The role of NGOs in the development process is also considered by Gershon Osei in the next article. Osei argues that in Ghana, successive governments have worked with NGOs to solve rural problems for more than four decades. However, the article questions the extent to which the NGOs have achieved this goal. This study’s findings reveal the dominance of the view that NGOs have operated more as ‘patriarchs’ than as partners, and have thus distorted rural development work. By critiquing the roles played by NGOs and the rural development strategies that they have adopted in Ghana, the article exposes longstanding limitations whereby NGOs may have contributed to ‘rural underdevelopment’ rather than the development of rural areas. It concludes that for NGOs to contribute meaningfully to rural development in Ghana, they must change their development strategies.
Admire Chereni’s contribution considers the role that advocacy plays in facilitating the social work task of realising social justice. The implementation of social justice in countless situations is another of the challenges faced by practitioners working within the local–global nexus. This article attempts to fill a gap in social work research, namely, its limited consideration of advocacy in South Africa. Here, Chereni uses a qualitative systematic review of published research on advocacy in the country’s social welfare sector to evaluate what social work research says about social welfare advocacy there. It concludes that further social work research on this topic is necessary.
The challenges of globalisation on the local–global nexus have called for interdisciplinary approaches between social workers and other disciplines. An interdisciplinary approach is adopted by Nurullah Osmanli, Emra Sert and Mevlut Uyan in their article on creating a social texture map covering social services in Konya, Turkey. Their study involves the creation of a social texture map that draws upon information collected through Geographic Information Systems (GIS) and the work of establishing a Social Information Centre (SIC) in the city of Konya.

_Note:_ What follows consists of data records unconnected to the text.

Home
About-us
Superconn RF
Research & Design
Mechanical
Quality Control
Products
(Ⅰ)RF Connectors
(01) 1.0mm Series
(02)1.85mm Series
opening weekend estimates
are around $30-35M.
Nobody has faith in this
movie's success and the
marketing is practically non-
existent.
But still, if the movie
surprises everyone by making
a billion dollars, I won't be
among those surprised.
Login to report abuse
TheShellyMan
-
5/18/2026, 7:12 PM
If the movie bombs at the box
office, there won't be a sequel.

As metropolitan municipalities in Turkey are responsible for delivering local government services to the public, the SIC Project is significant. This is because the Project develops a scalar concept of development whereby the findings based on the city-based scale of Konya can assist in developing a model that encompasses the entire country of Turkey.

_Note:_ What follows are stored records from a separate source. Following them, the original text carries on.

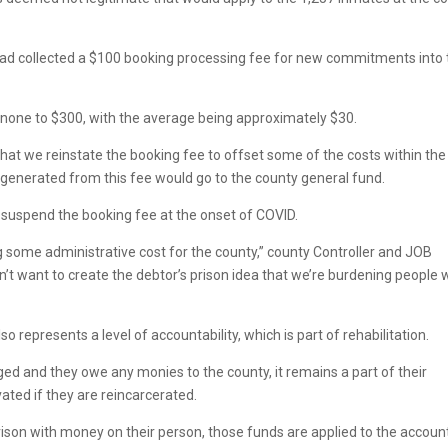
had collected a $100 booking processing fee for new commitments into 
 none to $300, with the average being approximately $30.
 that we reinstate the booking fee to offset some of the costs within the
ue generated from this fee would go to the county general fund.
suspend the booking fee at the onset of COVID.
g some administrative cost for the county,” county Controller and JOB
on’t want to create the debtor’s prison idea that we’re burdening people 
represents a level of accountability, which is part of rehabilitation.
ged and they owe any monies to the county, it remains a part of their
vated if they are reincarcerated.
prison with money on their person, those funds are applied to the accoun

In conclusion, social work academics and practitioners have much to say about the local–global nexus. Their research and scholarship has contributed substantially to improving policy and practice. However, much more remains to be achieved and this issue is another step on the journey to social justice in a globalising world that has left many people behind by excluding them from opportunities, wealth and the full realisation of their skills, talents and strengths.